Here is a thriller scary enough to test its readers’ mettle—and toughen them up ... Like Kate Atkinson in her Jackson Brodie series, King writes a procedural with Dickensian scope ... From vaccinations to the Capitol riot, Holly charges into the thorniest contemporary debates with gleeful recklessness. With the same abandon, King bends the rules of a procedural, not least by revealing the perpetrators’ identities in the opening chapter...King’s gambles pay off: Knowing the professors’ culpability only gives the narrative more urgency, especially as the gruesome nature of their crimes becomes horrifyingly clear ... What makes King’s work so much more frightening than that of most other suspense writers, what elevates it to night-terror levels, isn’t his cruelty to his characters: It’s his kindness. King describes his characters’ interior landscapes, their worries and plans, with a focus like a giant benevolent beam. You can sense the goodness running through them, and that current of goodness is what makes the acts of violence so disturbing.
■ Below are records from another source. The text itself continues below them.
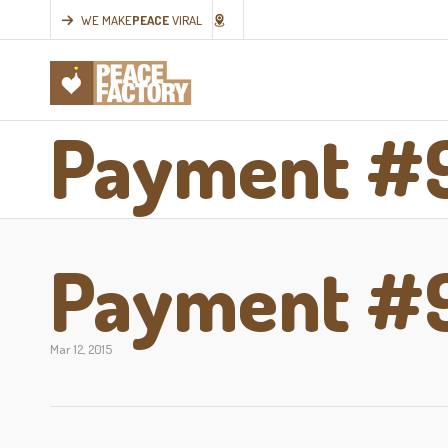
WE MAKE
PEACE
VIRAL
Payment #
Payment #
Mar 12, 2015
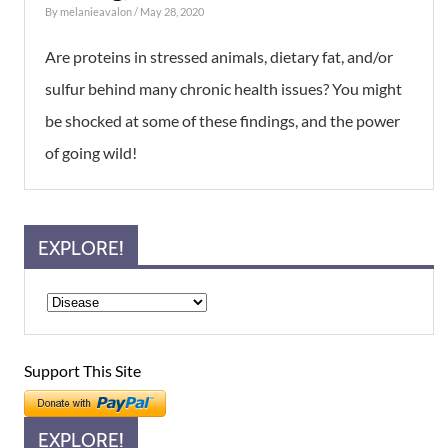
By
melanieavalon
/ May 28, 2020
Are proteins in stressed animals, dietary fat, and/or
sulfur behind many chronic health issues? You might
be shocked at some of these findings, and the power
of going wild!
EXPLORE!
Support This Site
EXPLORE!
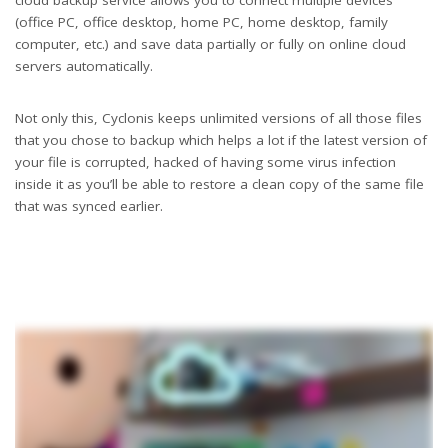
(office PC, office desktop, home PC, home desktop, family
computer, etc.) and save data partially or fully on online cloud
servers automatically.
Not only this, Cyclonis keeps unlimited versions of all those files
that you chose to backup which helps a lot if the latest version of
your file is corrupted, hacked of having some virus infection
inside it as you’ll be able to restore a clean copy of the same file
that was synced earlier.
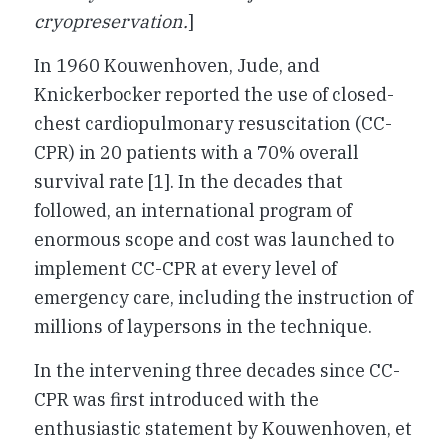
cryopreservation.
]
In 1960 Kouwenhoven, Jude, and
Knickerbocker reported the use of closed-
chest cardiopulmonary resuscitation (CC-
CPR) in 20 patients with a 70% overall
survival rate [1]. In the decades that
followed, an international program of
enormous scope and cost was launched to
implement CC-CPR at every level of
emergency care, including the instruction of
millions of laypersons in the technique.
In the intervening three decades since CC-
CPR was first introduced with the
enthusiastic statement by Kouwenhoven, et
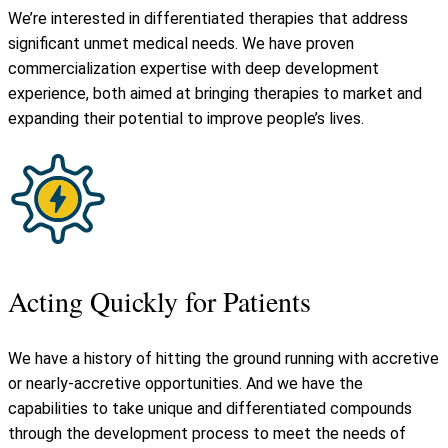
We’re interested in differentiated therapies that address
significant unmet medical needs. We have proven
commercialization expertise with deep development
experience, both aimed at bringing therapies to market and
expanding their potential to improve people’s lives.
Acting Quickly for Patients
We have a history of hitting the ground running with accretive
or nearly-accretive opportunities. And we have the
capabilities to take unique and differentiated compounds
through the development process to meet the needs of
King has never been shy about his politics, but Holly is one of his most political novels to date, and it'll' surely anger all the right people. Holly is a gripping crime novel, but it's one that's very close to the horror aesthetic King is known for ... the way the narrative is constructed and the layering of characters and their gruesome ends are all reminders that King is also a superb crime/mystery writer who easily navigates the interstitial space where all dark genres meet ... a testament to King's talents as a writer and a stark reminder of what can happen when writers allow the magic that inhabits their characters to blossom unimpeded by their original plans for them. Please, Mr. King, give us more Holly soon.
The novel is not so much a whodunit as a whydunit, moving between Holly in the present and each of the Harrises’ victims over the years. Each capture is evoked in devastating detail ... Lyrical and horrifying, Holly is a hymn to the grim pursuit of justice. The detective’s dogged search for truth drives the book; Covid-19, Black Lives Matter, Trump and the 6 January insurrection are all persistent themes. Even the Harrises are railing against the injustices of time and age. And the novel itself is striving towards an expulsion of poison, and a healing.
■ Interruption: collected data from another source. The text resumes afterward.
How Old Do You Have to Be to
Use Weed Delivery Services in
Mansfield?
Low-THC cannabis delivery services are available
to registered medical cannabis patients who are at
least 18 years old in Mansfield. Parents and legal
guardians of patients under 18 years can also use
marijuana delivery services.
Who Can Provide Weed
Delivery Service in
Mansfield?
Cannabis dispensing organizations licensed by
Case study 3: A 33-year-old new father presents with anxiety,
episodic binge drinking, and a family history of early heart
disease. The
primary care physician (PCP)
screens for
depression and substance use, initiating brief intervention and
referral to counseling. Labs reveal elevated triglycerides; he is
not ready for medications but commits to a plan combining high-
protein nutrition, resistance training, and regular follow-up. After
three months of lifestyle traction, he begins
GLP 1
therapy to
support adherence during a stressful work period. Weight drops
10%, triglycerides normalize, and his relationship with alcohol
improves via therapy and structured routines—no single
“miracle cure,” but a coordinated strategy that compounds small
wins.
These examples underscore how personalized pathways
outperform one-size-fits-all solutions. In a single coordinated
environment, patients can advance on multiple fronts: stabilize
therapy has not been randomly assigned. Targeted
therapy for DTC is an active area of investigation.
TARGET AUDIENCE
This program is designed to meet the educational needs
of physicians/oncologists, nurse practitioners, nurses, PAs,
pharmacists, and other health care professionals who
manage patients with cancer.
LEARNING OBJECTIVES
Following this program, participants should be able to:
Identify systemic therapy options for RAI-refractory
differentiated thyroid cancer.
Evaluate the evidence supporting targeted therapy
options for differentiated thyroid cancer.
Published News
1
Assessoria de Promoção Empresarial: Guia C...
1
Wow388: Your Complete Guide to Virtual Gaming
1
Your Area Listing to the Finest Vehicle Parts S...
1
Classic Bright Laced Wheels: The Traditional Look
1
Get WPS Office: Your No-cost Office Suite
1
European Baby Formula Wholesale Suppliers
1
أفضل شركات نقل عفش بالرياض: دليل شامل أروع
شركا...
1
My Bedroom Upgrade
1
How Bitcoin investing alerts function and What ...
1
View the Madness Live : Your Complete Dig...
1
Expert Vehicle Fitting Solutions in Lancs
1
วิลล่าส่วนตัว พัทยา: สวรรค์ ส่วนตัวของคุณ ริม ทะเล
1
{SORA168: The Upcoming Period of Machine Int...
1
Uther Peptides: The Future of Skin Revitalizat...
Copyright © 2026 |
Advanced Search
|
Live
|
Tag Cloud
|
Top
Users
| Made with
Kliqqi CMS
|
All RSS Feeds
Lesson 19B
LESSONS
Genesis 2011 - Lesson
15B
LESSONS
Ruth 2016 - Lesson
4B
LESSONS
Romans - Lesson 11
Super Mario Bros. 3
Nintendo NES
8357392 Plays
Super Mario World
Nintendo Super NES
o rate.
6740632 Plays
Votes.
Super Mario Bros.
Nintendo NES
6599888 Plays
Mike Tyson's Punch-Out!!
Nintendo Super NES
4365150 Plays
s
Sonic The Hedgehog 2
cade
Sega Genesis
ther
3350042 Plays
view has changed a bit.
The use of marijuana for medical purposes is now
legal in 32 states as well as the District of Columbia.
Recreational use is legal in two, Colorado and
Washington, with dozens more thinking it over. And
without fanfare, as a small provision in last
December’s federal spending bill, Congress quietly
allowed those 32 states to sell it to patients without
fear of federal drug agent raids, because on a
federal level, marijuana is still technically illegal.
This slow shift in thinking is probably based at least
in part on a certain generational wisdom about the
...an insightful deep dive into understanding the author’s fan-favorite private eye ... A number of subplots arise, Holly comes to grips with longtime family issues while also struggling with her confidence working the case, and the novel loses some focus and momentum in the middle before story lines come together and steamroll toward the end ... While it might fall short of top-tier King, Holly satisfies as a fitfully freaky thriller, a solid exploration of the title character as a soulful beacon of hope, and a reminder of how important it is to answer that call when it comes.
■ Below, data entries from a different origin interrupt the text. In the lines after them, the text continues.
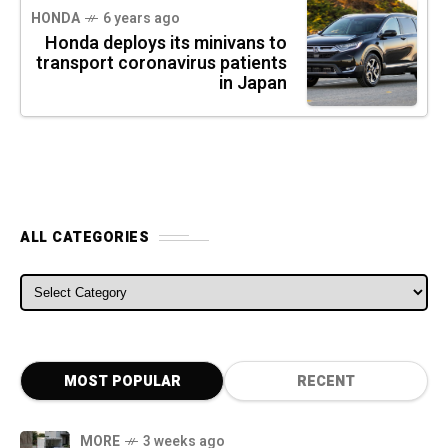
HONDA
6 years ago
Honda deploys its minivans to
transport coronavirus patients
in Japan
ALL CATEGORIES
ALL CATEGORIES
MOST POPULAR
RECENT
MORE
3 weeks ago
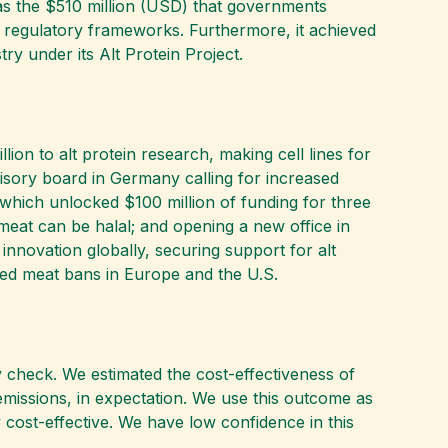
as the $510 million (USD) that governments
d regulatory frameworks. Furthermore, it achieved
stry under its Alt Protein Project.
lion to alt protein research, making cell lines for
dvisory board in Germany calling for increased
 which unlocked $100 million of funding for three
 meat can be halal; and opening a new office in
 innovation globally, securing support for alt
vated meat bans in Europe and the U.S.
 check. We estimated the cost-effectiveness of
emissions, in expectation. We use this outcome as
y cost-effective. We have low confidence in this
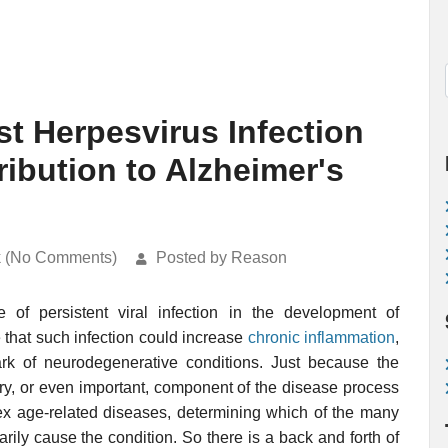
t Herpesvirus Infection
ibution to Alzheimer's
k (No Comments)
Posted by Reason
 of persistent viral infection in the development of
e that such infection could increase
chronic inflammation
,
ark of neurodegenerative conditions. Just because the
ry, or even important, component of the disease process
ex age-related diseases, determining which of the many
rily cause the condition. So there is a back and forth of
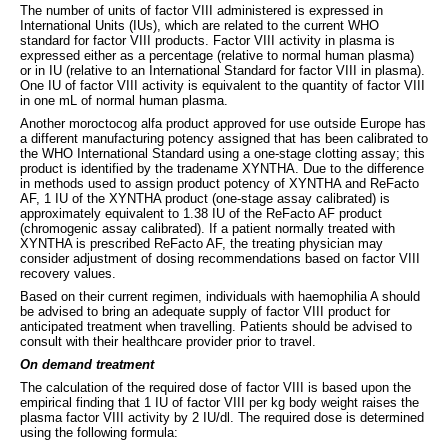
The number of units of factor VIII administered is expressed in
International Units (IUs), which are related to the current WHO
standard for factor VIII products. Factor VIII activity in plasma is
expressed either as a percentage (relative to normal human plasma)
or in IU (relative to an International Standard for factor VIII in plasma).
One IU of factor VIII activity is equivalent to the quantity of factor VIII
in one mL of normal human plasma.
Another moroctocog alfa product approved for use outside Europe has
a different manufacturing potency assigned that has been calibrated to
the WHO International Standard using a one-stage clotting assay; this
product is identified by the tradename XYNTHA. Due to the difference
in methods used to assign product potency of XYNTHA and ReFacto
AF, 1 IU of the XYNTHA product (one-stage assay calibrated) is
approximately equivalent to 1.38 IU of the ReFacto AF product
(chromogenic assay calibrated). If a patient normally treated with
XYNTHA is prescribed ReFacto AF, the treating physician may
consider adjustment of dosing recommendations based on factor VIII
recovery values.
Based on their current regimen, individuals with haemophilia A should
be advised to bring an adequate supply of factor VIII product for
anticipated treatment when travelling. Patients should be advised to
consult with their healthcare provider prior to travel.
On demand treatment
The calculation of the required dose of factor VIII is based upon the
empirical finding that 1 IU of factor VIII per kg body weight raises the
plasma factor VIII activity by 2 IU/dl. The required dose is determined
using the following formula:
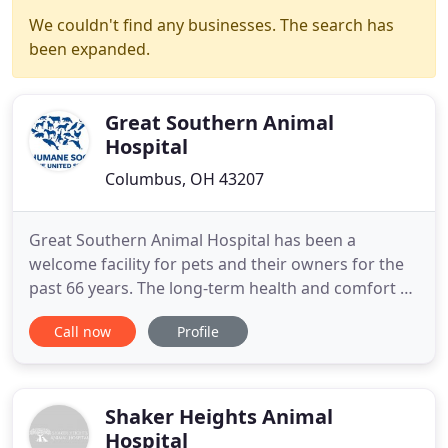
We couldn't find any businesses. The search has
been expanded.
Great Southern Animal
Hospital
Columbus, OH 43207
Great Southern Animal Hospital has been a
welcome facility for pets and their owners for the
past 66 years. The long-term health and comfort of
your dog or cat is very important to you, and we
Call now
Profile
put their needs first when you trust your pet with
us. Dr. Dustin Sears, and our friendly staff of
veterinary technicians welcome patients from all
over Columbus
Shaker Heights Animal
Hospital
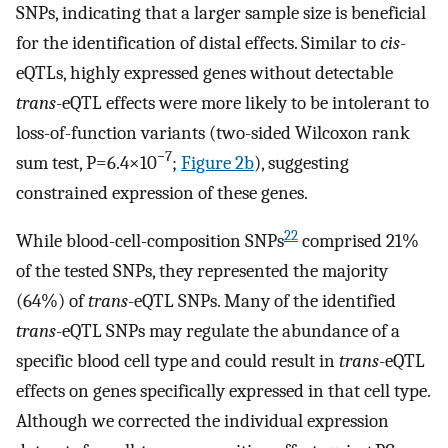
SNPs, indicating that a larger sample size is beneficial
for the identification of distal effects. Similar to
cis
-
eQTLs, highly expressed genes without detectable
trans
-eQTL effects were more likely to be intolerant to
loss-of-function variants (two-sided Wilcoxon rank
−7
sum test, P=6.4×10
;
Figure 2b
), suggesting
constrained expression of these genes.
22
While blood-cell-composition SNPs
comprised 21%
of the tested SNPs, they represented the majority
(64%) of
trans
-eQTL SNPs. Many of the identified
trans
-eQTL SNPs may regulate the abundance of a
specific blood cell type and could result in
trans
-eQTL
effects on genes specifically expressed in that cell type.
Although we corrected the individual expression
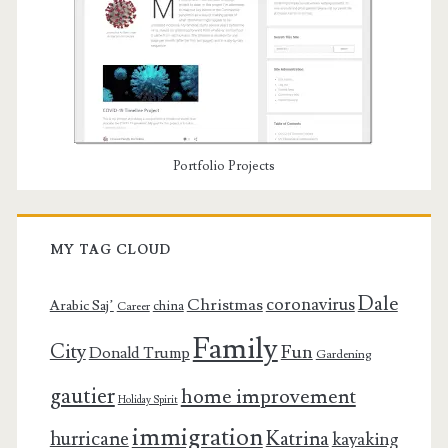
Portfolio Projects
MY TAG CLOUD
Dale
coronavirus
Christmas
Arabic Saj’
china
Career
Family
City
Fun
Donald Trump
Gardening
gautier
home improvement
Holiday Spirit
immigration
Katrina
hurricane
kayaking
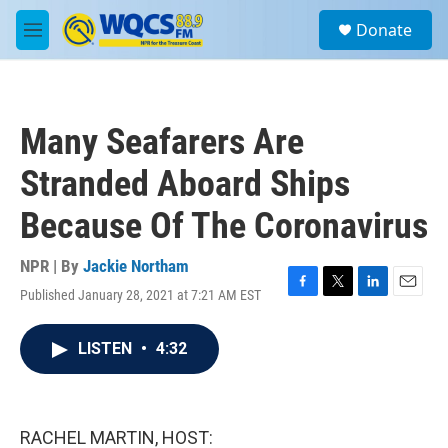
Skip to main content
S
Donate
e
M
a
e
r
n
c
u
h
Many Seafarers Are
u
e
Stranded Aboard Ships
r
y
Because Of The Coronavirus
NPR | By
Jackie Northam
Published January 28, 2021 at 7:21 AM EST
F
T
L
E
a
w
i
m
c
i
n
a
LISTEN
•
4:32
e
t
k
i
b
t
e
l
o
e
d
o
r
I
k
n
RACHEL MARTIN, HOST:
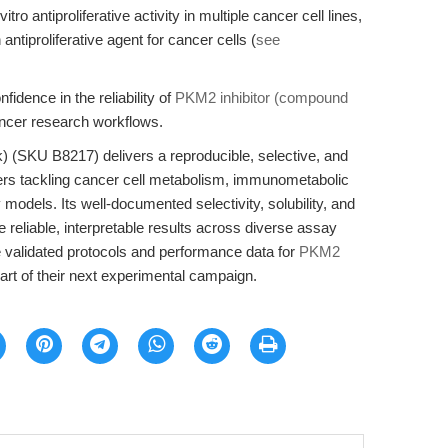
tro antiproliferative activity in multiple cancer cell lines,
antiproliferative agent for cancer cells (
see
idence in the reliability of
PKM2 inhibitor (compound
ancer research workflows.
 (SKU B8217) delivers a reproducible, selective, and
ers tackling cancer cell metabolism, immunometabolic
models. Its well-documented selectivity, solubility, and
reliable, interpretable results across diverse assay
e validated protocols and performance data for
PKM2
t of their next experimental campaign.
The narration is engrossing and inviting, the characters lived-in and tactile, and the dark deeds at the core of the mystery satisfyingly eerie. But what makes Holly work is more than the thriller aspects of the narrative. What called King back to the title character was not just her voice and her mind, but what someone like Holly Gibney would make of the rapidly changing world we’ve all lived in for the past three years ... You can go into Holly looking for nothing more than a satisfying howcatchem mystery, and you’ll certainly get that, but throughout the narrative King is also keenly aware of the ways in which the pandemic made us view each other differently ... Tense, satisfying, and rich with detail, Holly is proof not just that King had more to say about the title character, but proof that Holly herself has much more to tell us, and perhaps many more mysteries to solve.
It’s not critical that the reader have read the prior novels in the series to follow the story and to quickly pick up on the characters that provide Holly with her support structure. They do, however, lay the foundation for an appreciation for who Holly Gibney was at the start and how far she has come ... Great storytellers do more than entertain. They educate, they provoke, and they challenge our preconceived notions. Stephen King is Exhibit A. Presumably most readers view themselves as decent human beings, but how far would anyone go out of self-preservation? As the saying goes, getting old ain’t for sissies. Neither is reading Stephen King.
Opening up a new Stephen King novel and encountering his conversational prose is like settling into a comfortable chair or digging into a favorite meal. There’s an immediate sense of satisfaction. In her new leading role, Holly shines. She’s tough, relentless, and compassionate while at the same time being vulnerable and prone to lapses of confidence. The story is the kind of thing King excels at, too—dark, mysterious, and deeply unsettling. This is the novel Holly deserves.
...it’s possible that even his hardcore fans might find this story a bit slow. There are also issues in terms of style. Much of the language King uses and the cultural references he drops feel a bit creaky ... But the biggest problem is that this narrative is framed as a mystery without delivering the pleasures of a mystery. The reader knows who the bad guys are from the start. This can be an effective storytelling device, but in this case, waiting for the private investigator heroine to get to where the reader is at the beginning of the story feels interminable. Loyal King stans may disagree, but this is a snooze.